I have often contended that mothers can be an invisible lot. Biologically and socially we remain the ones on whom children – and husbands – depend. We have little room for error, and much of what we do goes unnoticed and taken for granted. As enlightened as we think we are as a society, we’re not. Speak to any mother who holds down a job and she’ll tell you that she’s the one who typically shuttles the kids back and forth, makes the meals, does the laundry, does the grocery shopping, know the kids’ schedules, speaks to the teachers…the list goes on and on. Anne Tyler describes this condition with perfection in Ladder of Years as Delia Grinstead vanishes one day as the family takes their annual beach vacation. Once Delia’s husband and teen age children realize she’s gone, they can barely give her vital statistics to the police – arguing over the color of her eyes, her height, her weight. Delia, unlike Andrea Yates and Diane Schuler, simply walked away from that which was overwhelming her.

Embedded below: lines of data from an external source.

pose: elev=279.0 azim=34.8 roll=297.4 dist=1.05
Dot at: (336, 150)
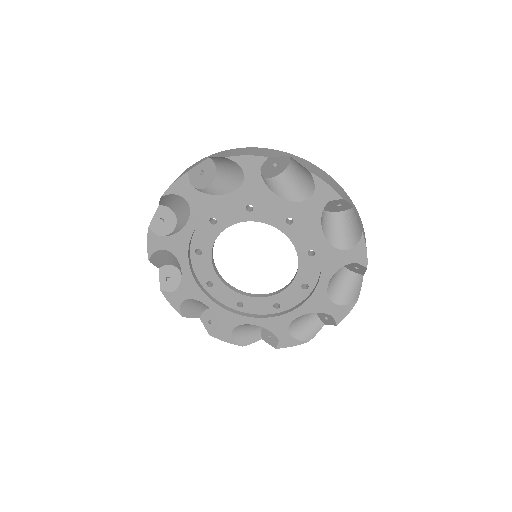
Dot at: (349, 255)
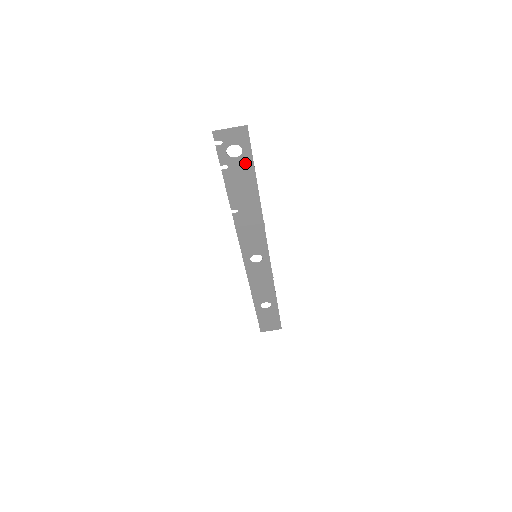
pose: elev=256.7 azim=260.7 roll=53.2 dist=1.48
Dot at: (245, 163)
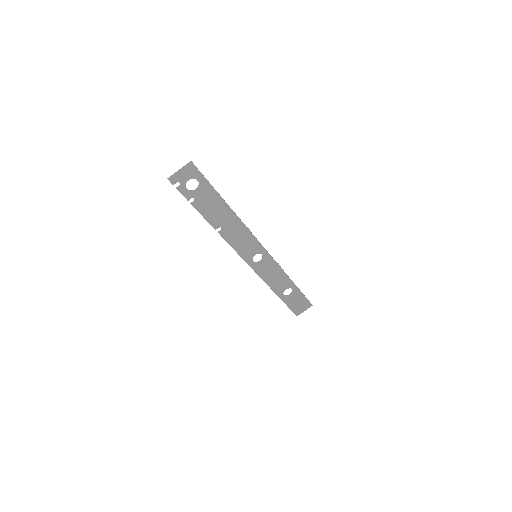
Dot at: (205, 189)
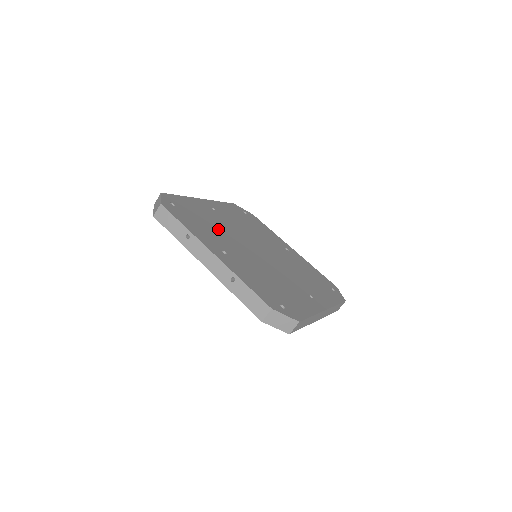
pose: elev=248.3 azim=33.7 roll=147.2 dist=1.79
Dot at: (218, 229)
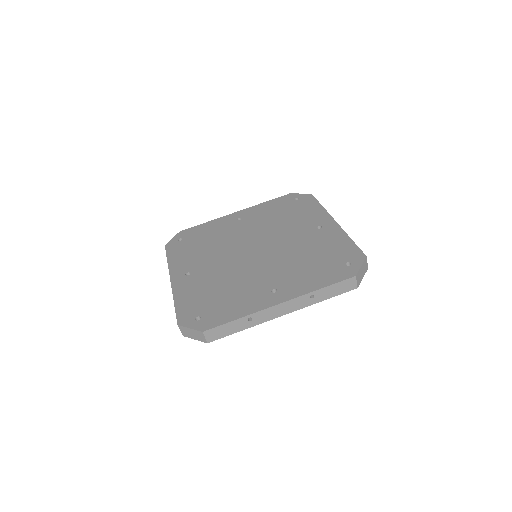
Dot at: (230, 283)
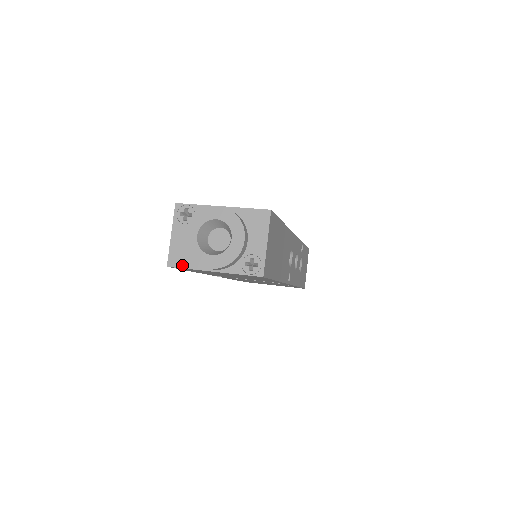
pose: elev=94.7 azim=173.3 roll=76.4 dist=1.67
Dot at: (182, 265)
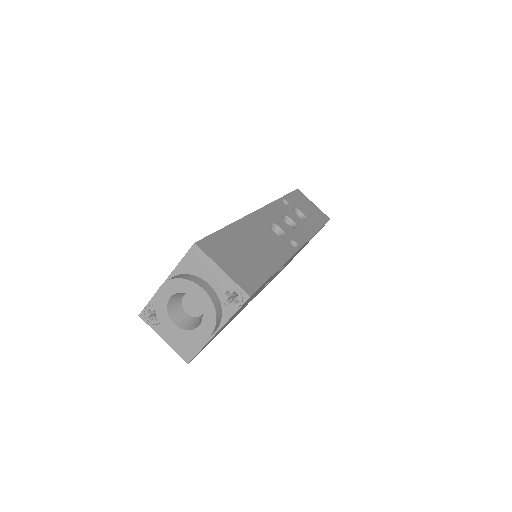
Dot at: (194, 352)
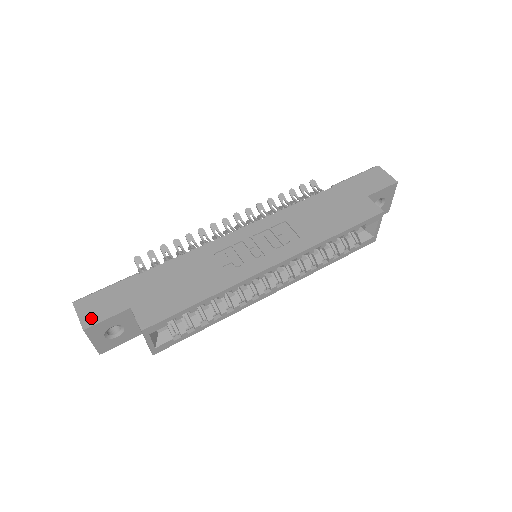
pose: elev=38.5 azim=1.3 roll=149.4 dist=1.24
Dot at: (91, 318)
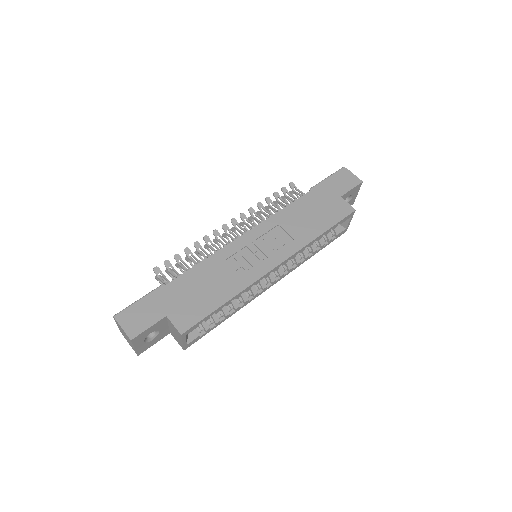
Dot at: (135, 329)
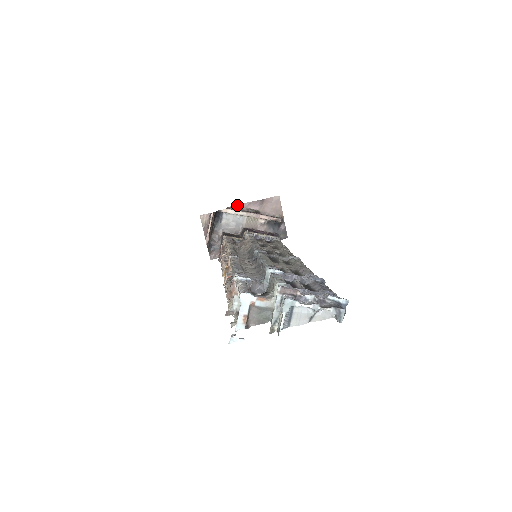
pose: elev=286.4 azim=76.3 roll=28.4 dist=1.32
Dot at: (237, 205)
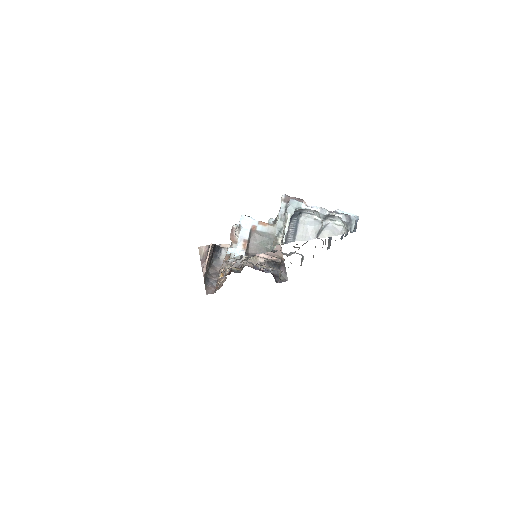
Dot at: occluded
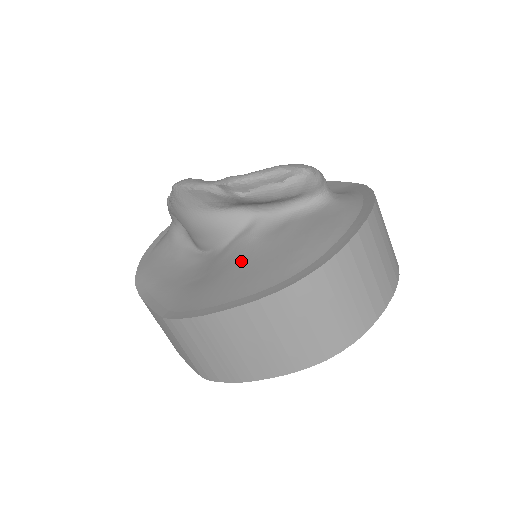
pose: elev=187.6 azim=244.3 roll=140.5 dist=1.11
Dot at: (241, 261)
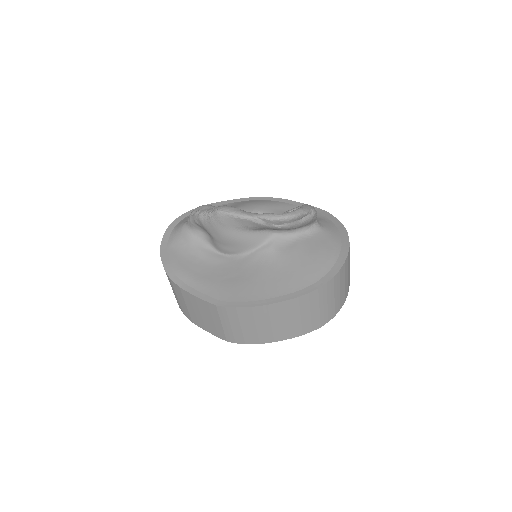
Dot at: (270, 268)
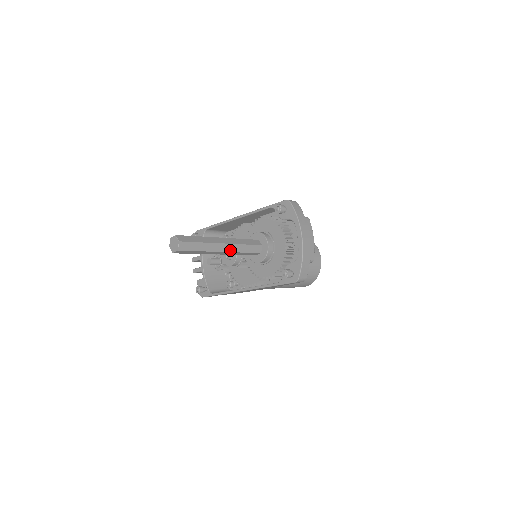
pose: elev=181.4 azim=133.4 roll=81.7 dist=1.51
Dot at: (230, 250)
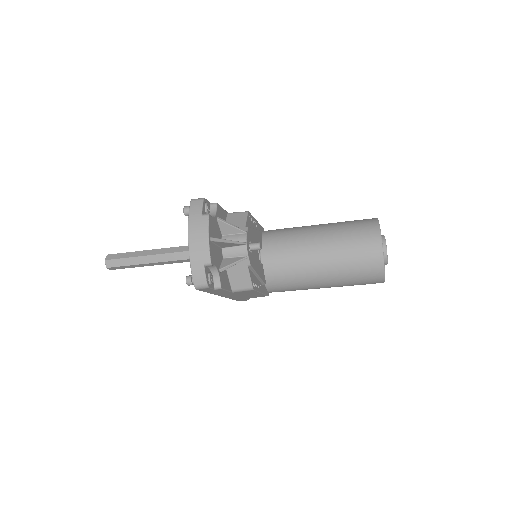
Dot at: (160, 260)
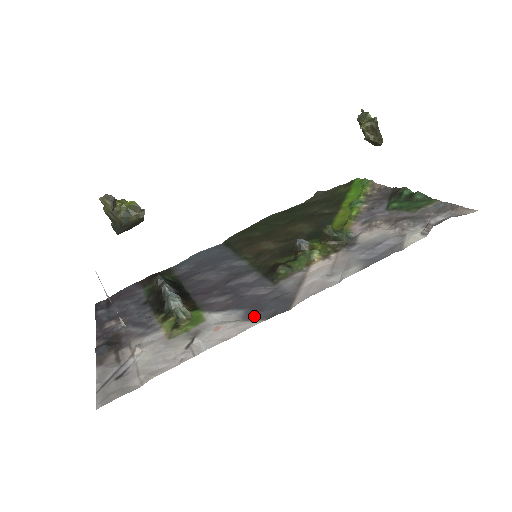
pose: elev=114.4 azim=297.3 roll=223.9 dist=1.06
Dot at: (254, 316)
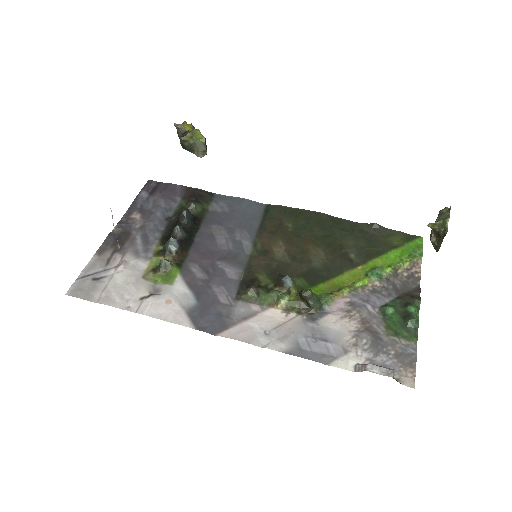
Dot at: (194, 316)
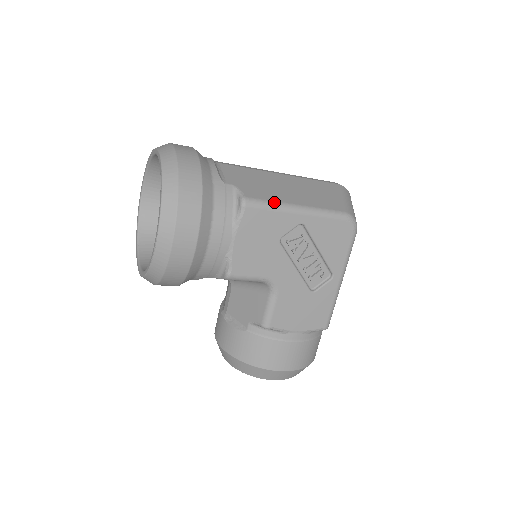
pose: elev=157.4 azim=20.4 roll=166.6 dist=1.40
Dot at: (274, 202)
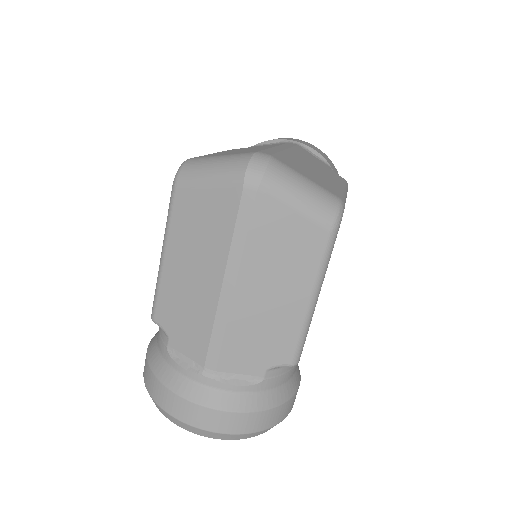
Dot at: (302, 333)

Is it possible that Diane Schuler wasn’t hiding a drinking problem, but hiding a problem that became so painful she ended it all, able to carry through her only way out of the pain by blinding herself with pot and alcohol? Everyone’s question is “but why did she take the children with her?” Perhaps because the irrational doesn’t account for logic. In the same way that Andrea Yates, a self-described “bad” mother could have simply left her children and walked away.
There is no reasonable answer for the irrational.
As a culture and society, we accept those with medical disorders that might result in tunnel vision – another buzz word used to describe Schuler’s state as she drove the wrong way on the Taconic Parkway. Witnesses who called 911 reported she was honking her horn, tailgating and flashing her headlights – was that a cry for help or rage? What is the reason her family and our society eschews mental illness as an explanation? Diane Schuler’s family is intent upon finding a medical reason for her actions: What if the reason is that mental illness is just as viable an explanation for behavior that unwittingly ends up in a disaster?
My gut tells me that Diane Schuler was overwhelmed, sickened and ultimately strangled by demons so powerful they swallowed her, leaving her in madness, perhaps even unaware that her children and three nieces were the unwitting victims of the demons as well.